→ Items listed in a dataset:
=== Section Start ===

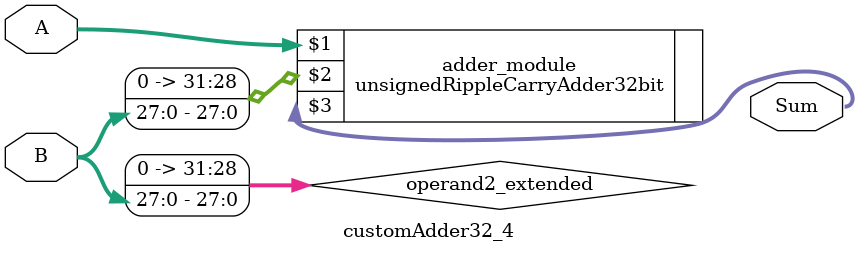
<source format=v>

module customAdder32_4(
                    input [31 : 0] A,
                    input [27 : 0] B,
                    
                    output [32 : 0] Sum
            );

    wire [31 : 0] operand2_extended;
    
    assign operand2_extended =  {4'b0, B};
    
    unsignedRippleCarryAdder32bit adder_module(
        A,
        operand2_extended,
        Sum
    );
    
endmodule
        
</source>
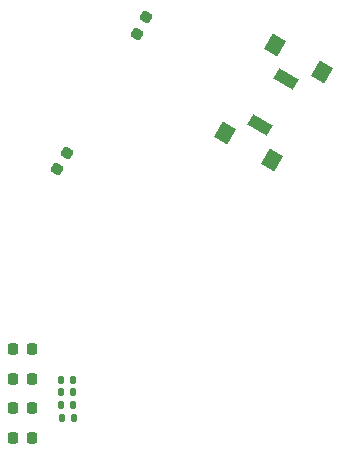
<source format=gbr>
%TF.GenerationSoftware,KiCad,Pcbnew,9.0.0*%
%TF.CreationDate,2025-07-27T15:36:47+02:00*%
%TF.ProjectId,PCK-ST1,50434b2d-5354-4312-9e6b-696361645f70,rev?*%
%TF.SameCoordinates,Original*%
%TF.FileFunction,Paste,Bot*%
%TF.FilePolarity,Positive*%
%FSLAX46Y46*%
G04 Gerber Fmt 4.6, Leading zero omitted, Abs format (unit mm)*
G04 Created by KiCad (PCBNEW 9.0.0) date 2025-07-27 15:36:47*
%MOMM*%
%LPD*%
G01*
G04 APERTURE LIST*
G04 Aperture macros list*
%AMRoundRect*
0 Rectangle with rounded corners*
0 $1 Rounding radius*
0 $2 $3 $4 $5 $6 $7 $8 $9 X,Y pos of 4 corners*
0 Add a 4 corners polygon primitive as box body*
4,1,4,$2,$3,$4,$5,$6,$7,$8,$9,$2,$3,0*
0 Add four circle primitives for the rounded corners*
1,1,$1+$1,$2,$3*
1,1,$1+$1,$4,$5*
1,1,$1+$1,$6,$7*
1,1,$1+$1,$8,$9*
0 Add four rect primitives between the rounded corners*
20,1,$1+$1,$2,$3,$4,$5,0*
20,1,$1+$1,$4,$5,$6,$7,0*
20,1,$1+$1,$6,$7,$8,$9,0*
20,1,$1+$1,$8,$9,$2,$3,0*%
%AMRotRect*
0 Rectangle, with rotation*
0 The origin of the aperture is its center*
0 $1 length*
0 $2 width*
0 $3 Rotation angle, in degrees counterclockwise*
0 Add horizontal line*
21,1,$1,$2,0,0,$3*%
G04 Aperture macros list end*
%ADD10RoundRect,0.135000X-0.135000X-0.185000X0.135000X-0.185000X0.135000X0.185000X-0.135000X0.185000X0*%
%ADD11RotRect,1.000000X1.900000X240.000000*%
%ADD12RotRect,1.300000X1.500000X150.000000*%
%ADD13RoundRect,0.218750X-0.218750X-0.256250X0.218750X-0.256250X0.218750X0.256250X-0.218750X0.256250X0*%
%ADD14RoundRect,0.218750X0.112544X-0.317568X0.331294X0.061318X-0.112544X0.317568X-0.331294X-0.061318X0*%
G04 APERTURE END LIST*
D10*
%TO.C,R56*%
X123035600Y-100990400D03*
X124055600Y-100990400D03*
%TD*%
%TO.C,R58*%
X123010200Y-98856800D03*
X124030200Y-98856800D03*
%TD*%
%TO.C,R55*%
X123059000Y-102057200D03*
X124079000Y-102057200D03*
%TD*%
D11*
%TO.C,S2*%
X139820590Y-77281957D03*
X142070590Y-73384843D03*
D12*
X136847033Y-77932309D03*
X140830750Y-80232309D03*
X145130750Y-72784491D03*
X141147033Y-70484491D03*
%TD*%
D10*
%TO.C,R57*%
X123010200Y-99923600D03*
X124030200Y-99923600D03*
%TD*%
D13*
%TO.C,D6*%
X118962500Y-103750000D03*
X120537500Y-103750000D03*
%TD*%
%TO.C,D8*%
X118962500Y-98750000D03*
X120537500Y-98750000D03*
%TD*%
D14*
%TO.C,D4*%
X129400250Y-69541395D03*
X130187750Y-68177405D03*
%TD*%
D13*
%TO.C,D7*%
X118962500Y-101250000D03*
X120537500Y-101250000D03*
%TD*%
%TO.C,D9*%
X118962500Y-96250000D03*
X120537500Y-96250000D03*
%TD*%
D14*
%TO.C,D5*%
X122694650Y-80996795D03*
X123482150Y-79632805D03*
%TD*%
M02*

</source>
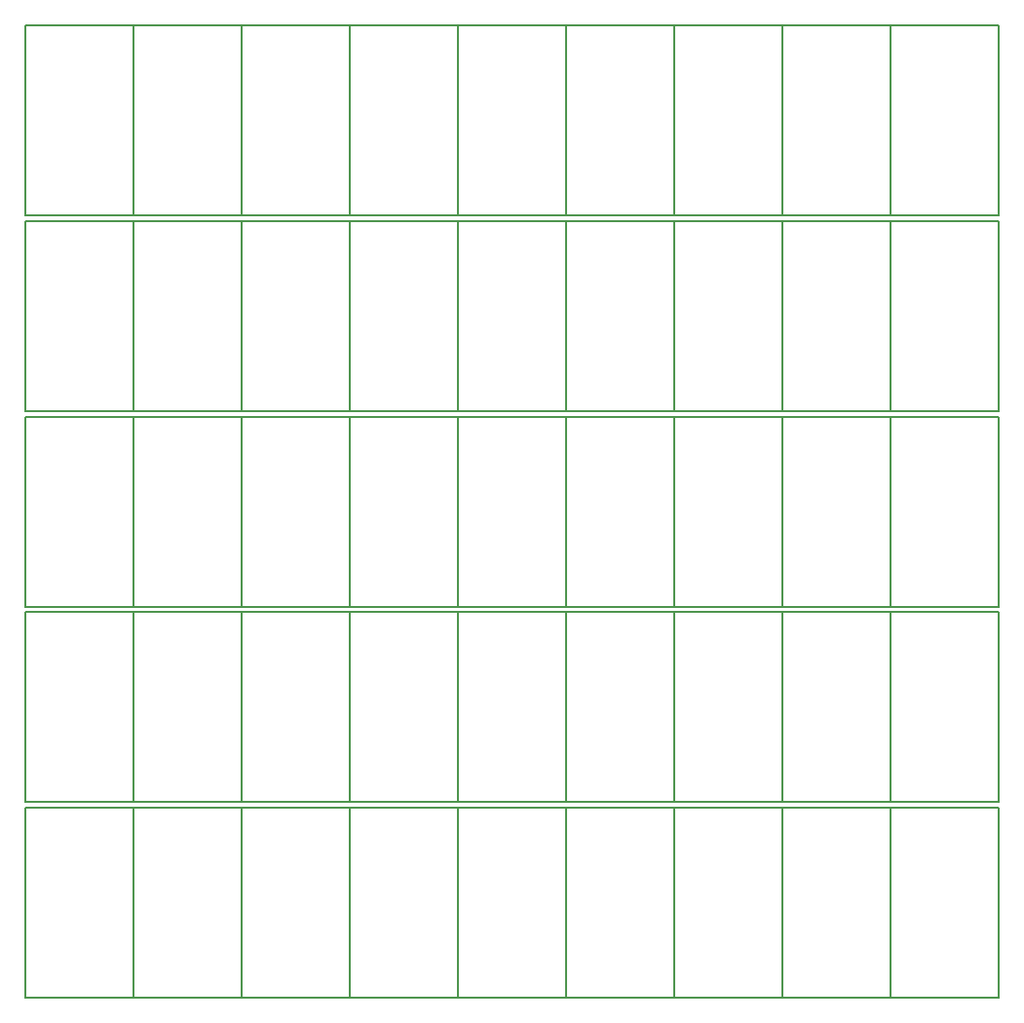
<source format=gbr>
G04 #@! TF.GenerationSoftware,KiCad,Pcbnew,5.0.0-rc2-dev-unknown-c6ef0d5~62~ubuntu16.04.1*
G04 #@! TF.CreationDate,2018-03-19T15:53:38+01:00*
G04 #@! TF.ProjectId,AS5306A_board_5x9_panel,415335333036415F626F6172645F3578,rev?*
G04 #@! TF.SameCoordinates,Original*
G04 #@! TF.FileFunction,Profile,NP*
%FSLAX46Y46*%
G04 Gerber Fmt 4.6, Leading zero omitted, Abs format (unit mm)*
G04 Created by KiCad (PCBNEW 5.0.0-rc2-dev-unknown-c6ef0d5~62~ubuntu16.04.1) date Mon Mar 19 15:53:38 2018*
%MOMM*%
%LPD*%
G01*
G04 APERTURE LIST*
%ADD10C,0.150000*%
G04 APERTURE END LIST*
D10*
X165886000Y-77600000D02*
X165886000Y-82600000D01*
X175286000Y-77600000D02*
X175286000Y-82600000D01*
X184686000Y-77600000D02*
X184686000Y-82600000D01*
X165886000Y-94600000D02*
X165886000Y-99600000D01*
X175286000Y-94600000D02*
X175286000Y-99600000D01*
X184686000Y-94600000D02*
X184686000Y-99600000D01*
X165886000Y-111600000D02*
X165886000Y-116600000D01*
X175286000Y-111600000D02*
X175286000Y-116600000D01*
X184686000Y-111600000D02*
X184686000Y-116600000D01*
X165886000Y-128600000D02*
X165886000Y-133600000D01*
X175286000Y-128600000D02*
X175286000Y-133600000D01*
X184686000Y-128600000D02*
X184686000Y-133600000D01*
X175286000Y-65600000D02*
X184686000Y-65600000D01*
X175286000Y-77600000D02*
X175286000Y-66100000D01*
X184686000Y-77600000D02*
X184686000Y-66100000D01*
X175286000Y-94600000D02*
X175286000Y-83100000D01*
X184686000Y-94600000D02*
X184686000Y-83100000D01*
X175286000Y-111600000D02*
X175286000Y-100100000D01*
X184686000Y-111600000D02*
X184686000Y-100100000D01*
X175286000Y-128600000D02*
X175286000Y-117100000D01*
X184686000Y-128600000D02*
X184686000Y-117100000D01*
X165886000Y-82600000D02*
X175286000Y-82600000D01*
X175286000Y-82600000D02*
X184686000Y-82600000D01*
X165886000Y-99600000D02*
X175286000Y-99600000D01*
X175286000Y-99600000D02*
X184686000Y-99600000D01*
X165886000Y-116600000D02*
X175286000Y-116600000D01*
X175286000Y-116600000D02*
X184686000Y-116600000D01*
X165886000Y-133600000D02*
X175286000Y-133600000D01*
X175286000Y-133600000D02*
X184686000Y-133600000D01*
X184686000Y-60600000D02*
X184686000Y-49100000D01*
X165886000Y-49100000D02*
X165886000Y-60600000D01*
X175286000Y-60600000D02*
X175286000Y-49100000D01*
X175286000Y-49100000D02*
X165886000Y-49100000D01*
X165886000Y-60600000D02*
X165886000Y-65600000D01*
X165886000Y-65600000D02*
X175286000Y-65600000D01*
X175286000Y-65600000D02*
X175286000Y-60600000D01*
X175286000Y-49100000D02*
X175286000Y-60600000D01*
X184686000Y-49100000D02*
X184686000Y-60600000D01*
X175286000Y-66100000D02*
X165886000Y-66100000D01*
X184686000Y-66100000D02*
X175286000Y-66100000D01*
X175286000Y-83100000D02*
X165886000Y-83100000D01*
X184686000Y-83100000D02*
X175286000Y-83100000D01*
X175286000Y-100100000D02*
X165886000Y-100100000D01*
X184686000Y-100100000D02*
X175286000Y-100100000D01*
X175286000Y-117100000D02*
X165886000Y-117100000D01*
X184686000Y-117100000D02*
X175286000Y-117100000D01*
X184686000Y-65600000D02*
X184686000Y-60600000D01*
X165886000Y-66100000D02*
X165886000Y-77600000D01*
X175286000Y-66100000D02*
X175286000Y-77600000D01*
X184686000Y-66100000D02*
X184686000Y-77600000D01*
X165886000Y-83100000D02*
X165886000Y-94600000D01*
X175286000Y-83100000D02*
X175286000Y-94600000D01*
X184686000Y-83100000D02*
X184686000Y-94600000D01*
X165886000Y-100100000D02*
X165886000Y-111600000D01*
X175286000Y-100100000D02*
X175286000Y-111600000D01*
X184686000Y-100100000D02*
X184686000Y-111600000D01*
X165886000Y-117100000D02*
X165886000Y-128600000D01*
X175286000Y-117100000D02*
X175286000Y-128600000D01*
X184686000Y-117100000D02*
X184686000Y-128600000D01*
X184686000Y-49100000D02*
X175286000Y-49100000D01*
X184686000Y-82600000D02*
X184686000Y-77600000D01*
X175286000Y-82600000D02*
X175286000Y-77600000D01*
X184686000Y-99600000D02*
X184686000Y-94600000D01*
X175286000Y-99600000D02*
X175286000Y-94600000D01*
X175286000Y-133600000D02*
X175286000Y-128600000D01*
X175286000Y-116600000D02*
X175286000Y-111600000D01*
X184686000Y-116600000D02*
X184686000Y-111600000D01*
X184686000Y-133600000D02*
X184686000Y-128600000D01*
X175286000Y-60600000D02*
X175286000Y-65600000D01*
X184686000Y-60600000D02*
X184686000Y-65600000D01*
X147090000Y-82600000D02*
X156490000Y-82600000D01*
X156490000Y-82600000D02*
X165890000Y-82600000D01*
X147090000Y-99600000D02*
X156490000Y-99600000D01*
X156490000Y-99600000D02*
X165890000Y-99600000D01*
X147090000Y-116600000D02*
X156490000Y-116600000D01*
X156490000Y-116600000D02*
X165890000Y-116600000D01*
X147090000Y-133600000D02*
X156490000Y-133600000D01*
X156490000Y-133600000D02*
X165890000Y-133600000D01*
X165890000Y-60600000D02*
X165890000Y-49100000D01*
X147090000Y-49100000D02*
X147090000Y-60600000D01*
X156490000Y-60600000D02*
X156490000Y-49100000D01*
X156490000Y-49100000D02*
X147090000Y-49100000D01*
X147090000Y-60600000D02*
X147090000Y-65600000D01*
X147090000Y-65600000D02*
X156490000Y-65600000D01*
X156490000Y-65600000D02*
X156490000Y-60600000D01*
X156490000Y-49100000D02*
X156490000Y-60600000D01*
X165890000Y-49100000D02*
X165890000Y-60600000D01*
X156490000Y-66100000D02*
X147090000Y-66100000D01*
X165890000Y-66100000D02*
X156490000Y-66100000D01*
X156490000Y-83100000D02*
X147090000Y-83100000D01*
X165890000Y-83100000D02*
X156490000Y-83100000D01*
X156490000Y-100100000D02*
X147090000Y-100100000D01*
X165890000Y-100100000D02*
X156490000Y-100100000D01*
X156490000Y-117100000D02*
X147090000Y-117100000D01*
X165890000Y-117100000D02*
X156490000Y-117100000D01*
X165890000Y-65600000D02*
X165890000Y-60600000D01*
X147090000Y-66100000D02*
X147090000Y-77600000D01*
X156490000Y-66100000D02*
X156490000Y-77600000D01*
X165890000Y-66100000D02*
X165890000Y-77600000D01*
X147090000Y-83100000D02*
X147090000Y-94600000D01*
X156490000Y-83100000D02*
X156490000Y-94600000D01*
X165890000Y-83100000D02*
X165890000Y-94600000D01*
X147090000Y-100100000D02*
X147090000Y-111600000D01*
X156490000Y-100100000D02*
X156490000Y-111600000D01*
X165890000Y-100100000D02*
X165890000Y-111600000D01*
X147090000Y-117100000D02*
X147090000Y-128600000D01*
X156490000Y-117100000D02*
X156490000Y-128600000D01*
X165890000Y-117100000D02*
X165890000Y-128600000D01*
X165890000Y-49100000D02*
X156490000Y-49100000D01*
X147090000Y-77600000D02*
X147090000Y-82600000D01*
X156490000Y-77600000D02*
X156490000Y-82600000D01*
X165890000Y-77600000D02*
X165890000Y-82600000D01*
X147090000Y-94600000D02*
X147090000Y-99600000D01*
X156490000Y-94600000D02*
X156490000Y-99600000D01*
X165890000Y-94600000D02*
X165890000Y-99600000D01*
X147090000Y-111600000D02*
X147090000Y-116600000D01*
X156490000Y-111600000D02*
X156490000Y-116600000D01*
X165890000Y-111600000D02*
X165890000Y-116600000D01*
X147090000Y-128600000D02*
X147090000Y-133600000D01*
X156490000Y-128600000D02*
X156490000Y-133600000D01*
X165890000Y-128600000D02*
X165890000Y-133600000D01*
X156490000Y-65600000D02*
X165890000Y-65600000D01*
X156490000Y-77600000D02*
X156490000Y-66100000D01*
X165890000Y-77600000D02*
X165890000Y-66100000D01*
X156490000Y-94600000D02*
X156490000Y-83100000D01*
X165890000Y-94600000D02*
X165890000Y-83100000D01*
X156490000Y-111600000D02*
X156490000Y-100100000D01*
X165890000Y-111600000D02*
X165890000Y-100100000D01*
X156490000Y-128600000D02*
X156490000Y-117100000D01*
X165890000Y-128600000D02*
X165890000Y-117100000D01*
X156490000Y-82600000D02*
X156490000Y-77600000D01*
X165890000Y-82600000D02*
X165890000Y-77600000D01*
X156490000Y-99600000D02*
X156490000Y-94600000D01*
X165890000Y-99600000D02*
X165890000Y-94600000D01*
X156490000Y-116600000D02*
X156490000Y-111600000D01*
X165890000Y-116600000D02*
X165890000Y-111600000D01*
X156490000Y-133600000D02*
X156490000Y-128600000D01*
X165890000Y-133600000D02*
X165890000Y-128600000D01*
X156490000Y-60600000D02*
X156490000Y-65600000D01*
X165890000Y-60600000D02*
X165890000Y-65600000D01*
X147100000Y-128600000D02*
X147100000Y-117100000D01*
X137700000Y-128600000D02*
X137700000Y-117100000D01*
X128300000Y-128600000D02*
X128300000Y-117100000D01*
X118900000Y-128600000D02*
X118900000Y-117100000D01*
X109500000Y-128600000D02*
X109500000Y-117100000D01*
X147100000Y-111600000D02*
X147100000Y-100100000D01*
X137700000Y-111600000D02*
X137700000Y-100100000D01*
X128300000Y-111600000D02*
X128300000Y-100100000D01*
X118900000Y-111600000D02*
X118900000Y-100100000D01*
X109500000Y-111600000D02*
X109500000Y-100100000D01*
X147100000Y-94600000D02*
X147100000Y-83100000D01*
X137700000Y-94600000D02*
X137700000Y-83100000D01*
X128300000Y-94600000D02*
X128300000Y-83100000D01*
X118900000Y-94600000D02*
X118900000Y-83100000D01*
X109500000Y-94600000D02*
X109500000Y-83100000D01*
X147100000Y-77600000D02*
X147100000Y-66100000D01*
X137700000Y-77600000D02*
X137700000Y-66100000D01*
X128300000Y-77600000D02*
X128300000Y-66100000D01*
X118900000Y-77600000D02*
X118900000Y-66100000D01*
X109500000Y-77600000D02*
X109500000Y-66100000D01*
X147100000Y-60600000D02*
X147100000Y-49100000D01*
X137700000Y-60600000D02*
X137700000Y-49100000D01*
X128300000Y-60600000D02*
X128300000Y-49100000D01*
X118900000Y-60600000D02*
X118900000Y-49100000D01*
X137700000Y-133600000D02*
X147100000Y-133600000D01*
X128300000Y-133600000D02*
X137700000Y-133600000D01*
X118900000Y-133600000D02*
X128300000Y-133600000D01*
X109500000Y-133600000D02*
X118900000Y-133600000D01*
X100100000Y-133600000D02*
X109500000Y-133600000D01*
X137700000Y-116600000D02*
X147100000Y-116600000D01*
X128300000Y-116600000D02*
X137700000Y-116600000D01*
X118900000Y-116600000D02*
X128300000Y-116600000D01*
X109500000Y-116600000D02*
X118900000Y-116600000D01*
X100100000Y-116600000D02*
X109500000Y-116600000D01*
X137700000Y-99600000D02*
X147100000Y-99600000D01*
X128300000Y-99600000D02*
X137700000Y-99600000D01*
X118900000Y-99600000D02*
X128300000Y-99600000D01*
X109500000Y-99600000D02*
X118900000Y-99600000D01*
X100100000Y-99600000D02*
X109500000Y-99600000D01*
X137700000Y-82600000D02*
X147100000Y-82600000D01*
X128300000Y-82600000D02*
X137700000Y-82600000D01*
X118900000Y-82600000D02*
X128300000Y-82600000D01*
X109500000Y-82600000D02*
X118900000Y-82600000D01*
X100100000Y-82600000D02*
X109500000Y-82600000D01*
X137700000Y-65600000D02*
X147100000Y-65600000D01*
X128300000Y-65600000D02*
X137700000Y-65600000D01*
X118900000Y-65600000D02*
X128300000Y-65600000D01*
X109500000Y-65600000D02*
X118900000Y-65600000D01*
X137700000Y-128600000D02*
X137700000Y-133600000D01*
X128300000Y-128600000D02*
X128300000Y-133600000D01*
X118900000Y-128600000D02*
X118900000Y-133600000D01*
X109500000Y-128600000D02*
X109500000Y-133600000D01*
X100100000Y-128600000D02*
X100100000Y-133600000D01*
X137700000Y-111600000D02*
X137700000Y-116600000D01*
X128300000Y-111600000D02*
X128300000Y-116600000D01*
X118900000Y-111600000D02*
X118900000Y-116600000D01*
X109500000Y-111600000D02*
X109500000Y-116600000D01*
X100100000Y-111600000D02*
X100100000Y-116600000D01*
X137700000Y-94600000D02*
X137700000Y-99600000D01*
X128300000Y-94600000D02*
X128300000Y-99600000D01*
X118900000Y-94600000D02*
X118900000Y-99600000D01*
X109500000Y-94600000D02*
X109500000Y-99600000D01*
X100100000Y-94600000D02*
X100100000Y-99600000D01*
X137700000Y-77600000D02*
X137700000Y-82600000D01*
X128300000Y-77600000D02*
X128300000Y-82600000D01*
X118900000Y-77600000D02*
X118900000Y-82600000D01*
X109500000Y-77600000D02*
X109500000Y-82600000D01*
X100100000Y-77600000D02*
X100100000Y-82600000D01*
X137700000Y-60600000D02*
X137700000Y-65600000D01*
X128300000Y-60600000D02*
X128300000Y-65600000D01*
X118900000Y-60600000D02*
X118900000Y-65600000D01*
X109500000Y-60600000D02*
X109500000Y-65600000D01*
X147100000Y-133600000D02*
X147100000Y-128600000D01*
X137700000Y-133600000D02*
X137700000Y-128600000D01*
X128300000Y-133600000D02*
X128300000Y-128600000D01*
X118900000Y-133600000D02*
X118900000Y-128600000D01*
X109500000Y-133600000D02*
X109500000Y-128600000D01*
X147100000Y-116600000D02*
X147100000Y-111600000D01*
X137700000Y-116600000D02*
X137700000Y-111600000D01*
X128300000Y-116600000D02*
X128300000Y-111600000D01*
X118900000Y-116600000D02*
X118900000Y-111600000D01*
X109500000Y-116600000D02*
X109500000Y-111600000D01*
X147100000Y-99600000D02*
X147100000Y-94600000D01*
X137700000Y-99600000D02*
X137700000Y-94600000D01*
X128300000Y-99600000D02*
X128300000Y-94600000D01*
X118900000Y-99600000D02*
X118900000Y-94600000D01*
X109500000Y-99600000D02*
X109500000Y-94600000D01*
X147100000Y-82600000D02*
X147100000Y-77600000D01*
X137700000Y-82600000D02*
X137700000Y-77600000D01*
X128300000Y-82600000D02*
X128300000Y-77600000D01*
X118900000Y-82600000D02*
X118900000Y-77600000D01*
X109500000Y-82600000D02*
X109500000Y-77600000D01*
X147100000Y-65600000D02*
X147100000Y-60600000D01*
X137700000Y-65600000D02*
X137700000Y-60600000D01*
X128300000Y-65600000D02*
X128300000Y-60600000D01*
X118900000Y-65600000D02*
X118900000Y-60600000D01*
X147100000Y-117100000D02*
X137700000Y-117100000D01*
X137700000Y-117100000D02*
X128300000Y-117100000D01*
X128300000Y-117100000D02*
X118900000Y-117100000D01*
X118900000Y-117100000D02*
X109500000Y-117100000D01*
X109500000Y-117100000D02*
X100100000Y-117100000D01*
X147100000Y-100100000D02*
X137700000Y-100100000D01*
X137700000Y-100100000D02*
X128300000Y-100100000D01*
X128300000Y-100100000D02*
X118900000Y-100100000D01*
X118900000Y-100100000D02*
X109500000Y-100100000D01*
X109500000Y-100100000D02*
X100100000Y-100100000D01*
X147100000Y-83100000D02*
X137700000Y-83100000D01*
X137700000Y-83100000D02*
X128300000Y-83100000D01*
X128300000Y-83100000D02*
X118900000Y-83100000D01*
X118900000Y-83100000D02*
X109500000Y-83100000D01*
X109500000Y-83100000D02*
X100100000Y-83100000D01*
X147100000Y-66100000D02*
X137700000Y-66100000D01*
X137700000Y-66100000D02*
X128300000Y-66100000D01*
X128300000Y-66100000D02*
X118900000Y-66100000D01*
X118900000Y-66100000D02*
X109500000Y-66100000D01*
X109500000Y-66100000D02*
X100100000Y-66100000D01*
X147100000Y-49100000D02*
X137700000Y-49100000D01*
X137700000Y-49100000D02*
X128300000Y-49100000D01*
X128300000Y-49100000D02*
X118900000Y-49100000D01*
X118900000Y-49100000D02*
X109500000Y-49100000D01*
X137700000Y-117100000D02*
X137700000Y-128600000D01*
X128300000Y-117100000D02*
X128300000Y-128600000D01*
X118900000Y-117100000D02*
X118900000Y-128600000D01*
X109500000Y-117100000D02*
X109500000Y-128600000D01*
X100100000Y-117100000D02*
X100100000Y-128600000D01*
X137700000Y-100100000D02*
X137700000Y-111600000D01*
X128300000Y-100100000D02*
X128300000Y-111600000D01*
X118900000Y-100100000D02*
X118900000Y-111600000D01*
X109500000Y-100100000D02*
X109500000Y-111600000D01*
X100100000Y-100100000D02*
X100100000Y-111600000D01*
X137700000Y-83100000D02*
X137700000Y-94600000D01*
X128300000Y-83100000D02*
X128300000Y-94600000D01*
X118900000Y-83100000D02*
X118900000Y-94600000D01*
X109500000Y-83100000D02*
X109500000Y-94600000D01*
X100100000Y-83100000D02*
X100100000Y-94600000D01*
X137700000Y-66100000D02*
X137700000Y-77600000D01*
X128300000Y-66100000D02*
X128300000Y-77600000D01*
X118900000Y-66100000D02*
X118900000Y-77600000D01*
X109500000Y-66100000D02*
X109500000Y-77600000D01*
X100100000Y-66100000D02*
X100100000Y-77600000D01*
X137700000Y-49100000D02*
X137700000Y-60600000D01*
X128300000Y-49100000D02*
X128300000Y-60600000D01*
X118900000Y-49100000D02*
X118900000Y-60600000D01*
X109500000Y-49100000D02*
X109500000Y-60600000D01*
X109500000Y-65600000D02*
X109500000Y-60600000D01*
X100100000Y-65600000D02*
X109500000Y-65600000D01*
X100100000Y-60600000D02*
X100100000Y-65600000D01*
X109500000Y-49100000D02*
X100100000Y-49100000D01*
X109500000Y-60600000D02*
X109500000Y-49100000D01*
X100100000Y-49100000D02*
X100100000Y-60600000D01*
M02*

</source>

=== Section End ===

→ WORK ITEM:
If a line in the data above contains "rounded", return that line.

→ ANSWER FOR THE TASK:
0 Rectangle with rounded corners*
0 Add four circle primitives for the rounded corners*
0 Add four rect primitives between the rounded corners*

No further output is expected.